There is a wide range of signs, symptoms, conditions, and complications attributable to metal hypersensitivities, and these vary from person to person due to the differences in individual immune systems. The mechanisms by which individuals develop allergies are complex, and the type, amount, degree, and length of time of exposure to a metal to which someone is hypersensitive all play a factor in the immune response. These responses can be local, but they can also be systemic, and the severity of the reactions varies as well. These reactions can be subtle, but they can also be very severe.
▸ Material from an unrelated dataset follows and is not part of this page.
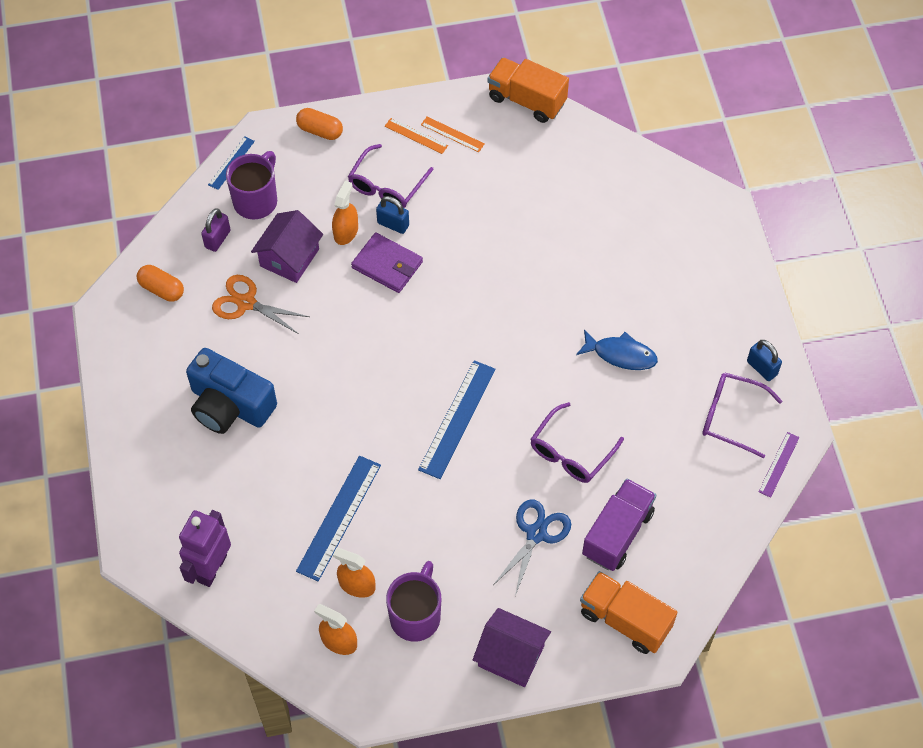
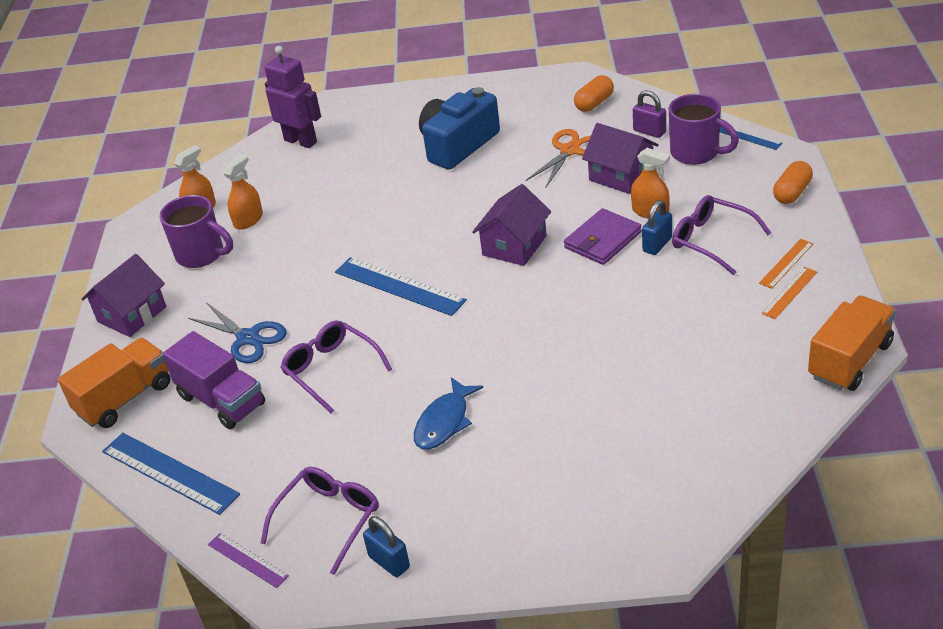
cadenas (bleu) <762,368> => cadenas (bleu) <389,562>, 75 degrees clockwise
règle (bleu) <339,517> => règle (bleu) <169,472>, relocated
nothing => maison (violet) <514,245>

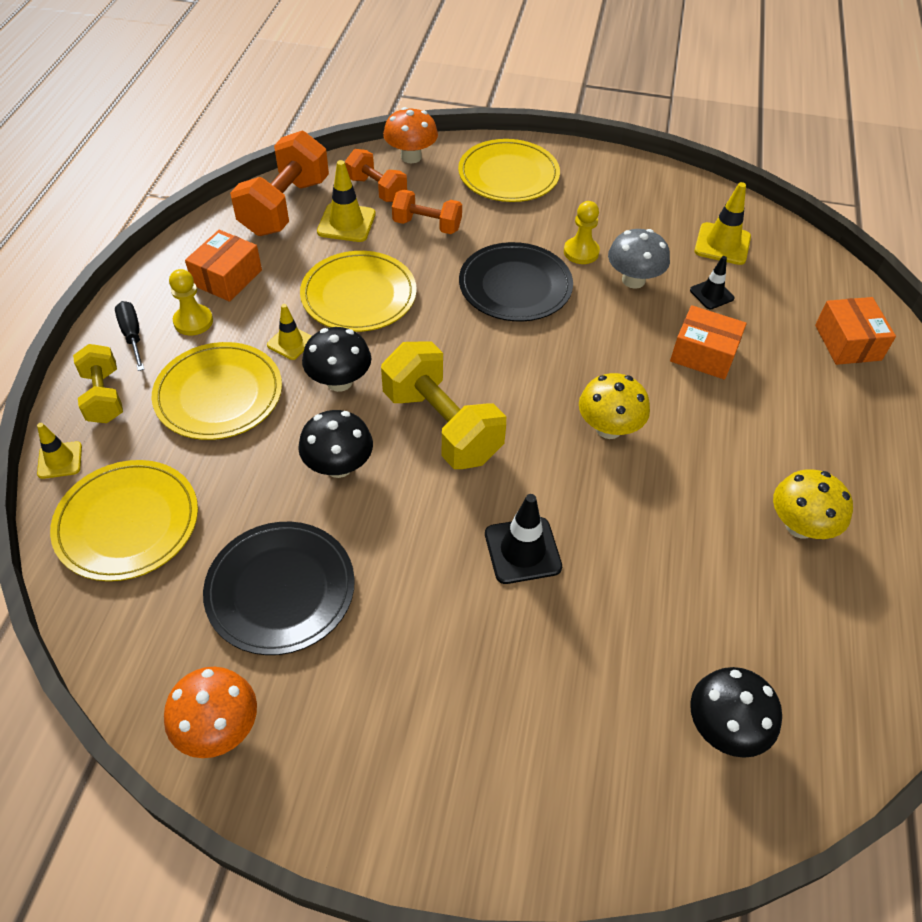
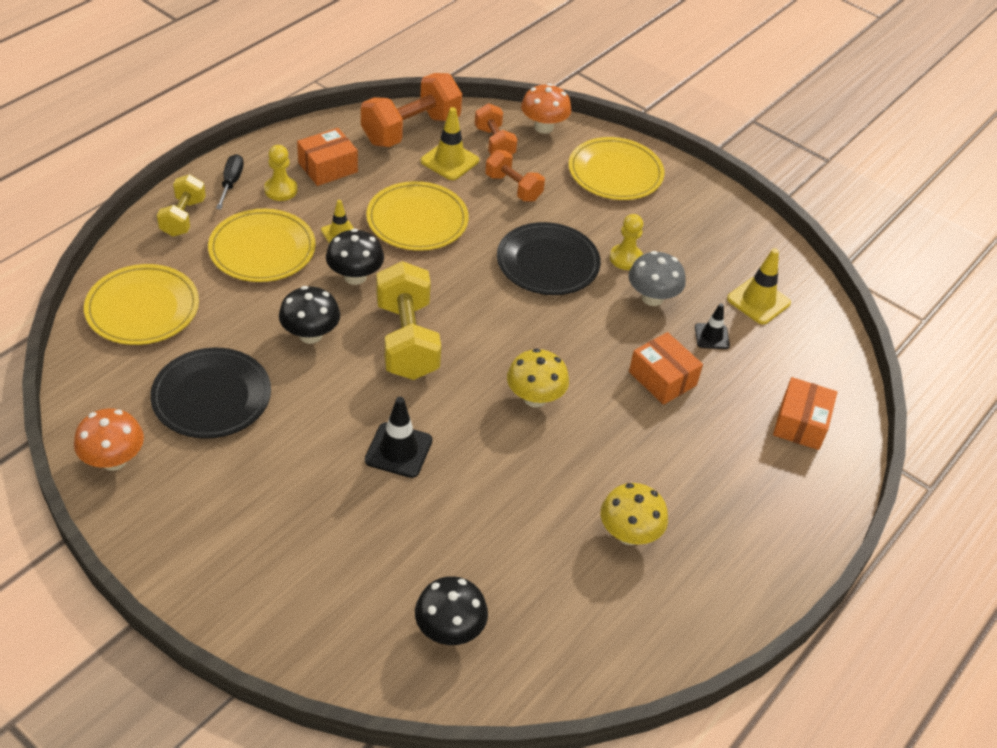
cône de chantier (jaune) <60,460> => nothing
Metals that are in direct contact with the skin like those found in jewelry, eyeglass frames, and clothing items like buttons, rivets, and zippers can cause a local immune response in individuals who are hypersensitive. Contact dermatitis is the more commonly used term to describe these reactions. Although some of these cutaneous reactions can be quite severe, the good news is that these reactions will often completely subside once the metals have been removed, which can be done quickly and easily.
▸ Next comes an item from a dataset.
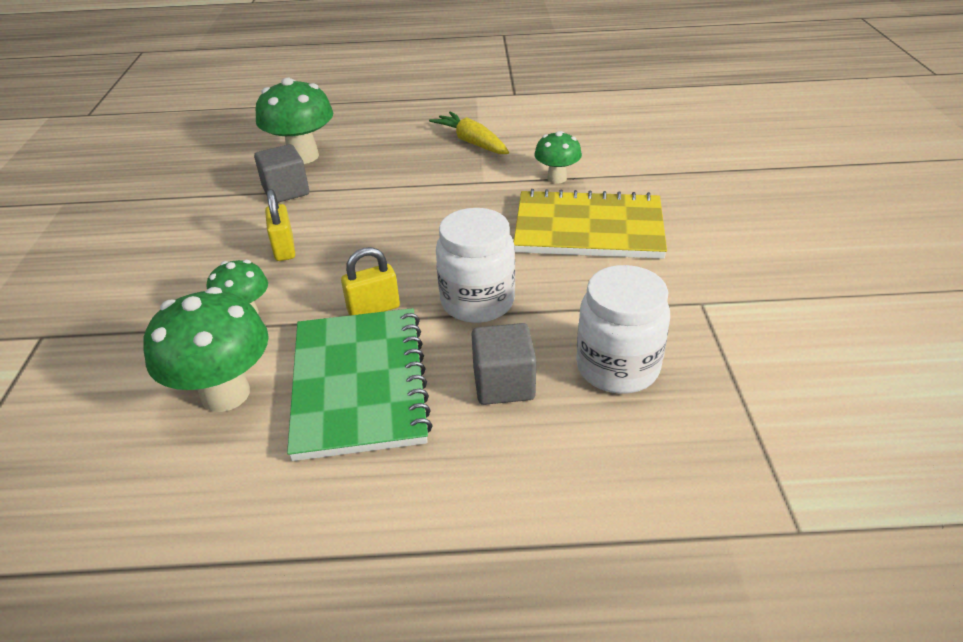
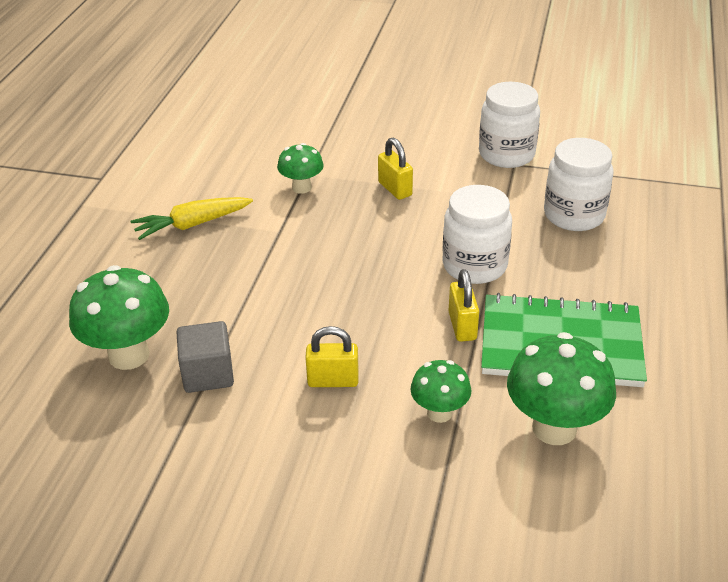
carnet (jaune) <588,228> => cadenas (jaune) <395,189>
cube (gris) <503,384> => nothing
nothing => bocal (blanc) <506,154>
Symptoms and signs seen on the skin that are associated with contact dermatitis include:
- Erythema or red, dark brown, purple, or gray skin
- Itchy skin
- Dry and cracked skin
- Burning or stinging
- Blistering of the skin
In comparison to topically applied metals, internally implanted metallic medical and dental devices could cause more generalized and systemic immune responses in hypersensitive individuals. These can be severe and disabling and can be quite difficult to diagnose. Even more problematic is that it may not be possible to easily remove these implants without exposing an individual to significant risks, complications, and morbidity.
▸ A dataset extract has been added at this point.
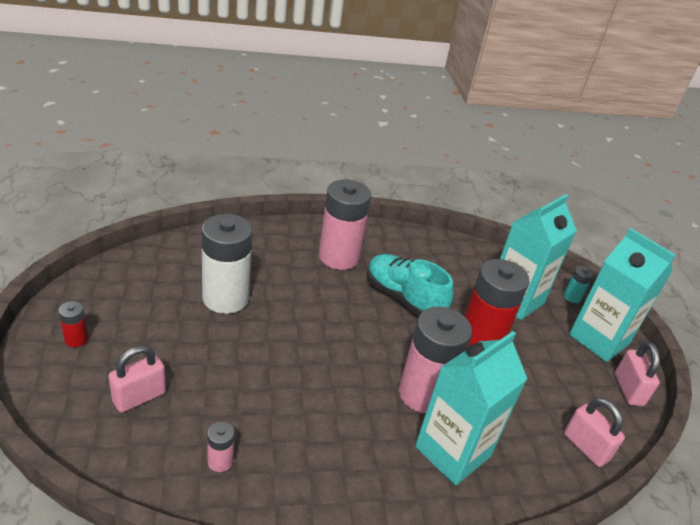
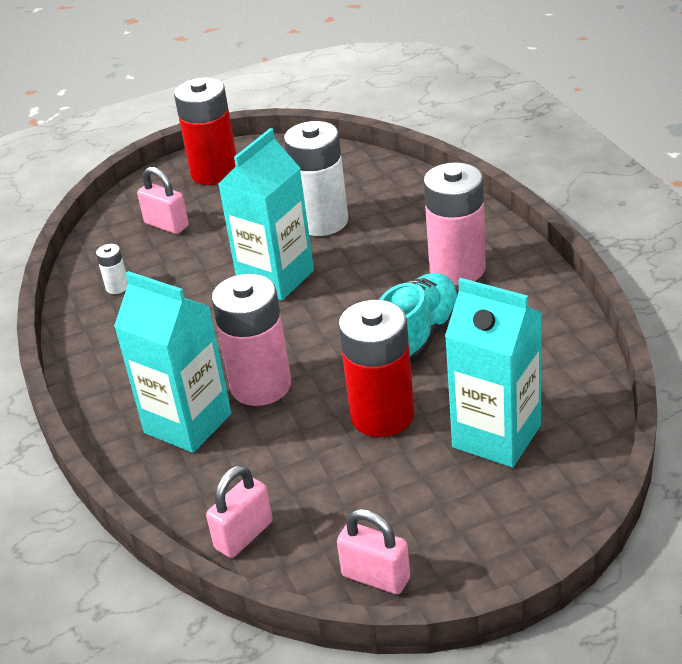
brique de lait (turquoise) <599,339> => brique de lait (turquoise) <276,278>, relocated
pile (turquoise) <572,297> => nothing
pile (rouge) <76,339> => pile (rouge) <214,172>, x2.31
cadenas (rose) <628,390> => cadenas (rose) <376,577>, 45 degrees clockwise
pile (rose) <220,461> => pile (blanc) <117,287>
Systemic and more generalized responses that have been reported with allergies to implanted metals and to artificial joints include:
- Hives or urticaria – multiple red, raised, itchy skin welts
- Joint swelling and pain
- Joint effusions
- Implant loosening
- Muscle pain
- Angioedema - swelling located deep under the skin
- Chronic inflammation
- Chronic fatigue
- GI symptoms
- Eczema – atopic dermatitis
- Allergic rhinitis, nasal congestion, sneezing
- Impaired wound healing
- Sore throat
- Rheumatoid arthritis
- Cognitive impairment
On rare occasions, immunologic dysfunction can result in multiple types of concurrent hypersensitivity reactions. Allergic contact dermatitis is a Type IV hypersensitivity reaction, which is different from the immunologic mechanism that causes hives, angioedema, and anaphylaxis, which are all Type I reactions. In rare instances, individuals with contact dermatitis can develop hives and angioedema after encountering an allergen.
Even more rare, patients with allergic contact dermatitis can develop anaphylaxis, which is a severe, life-threatening allergic reaction, in which airways can swell and close. It is an extreme emergency.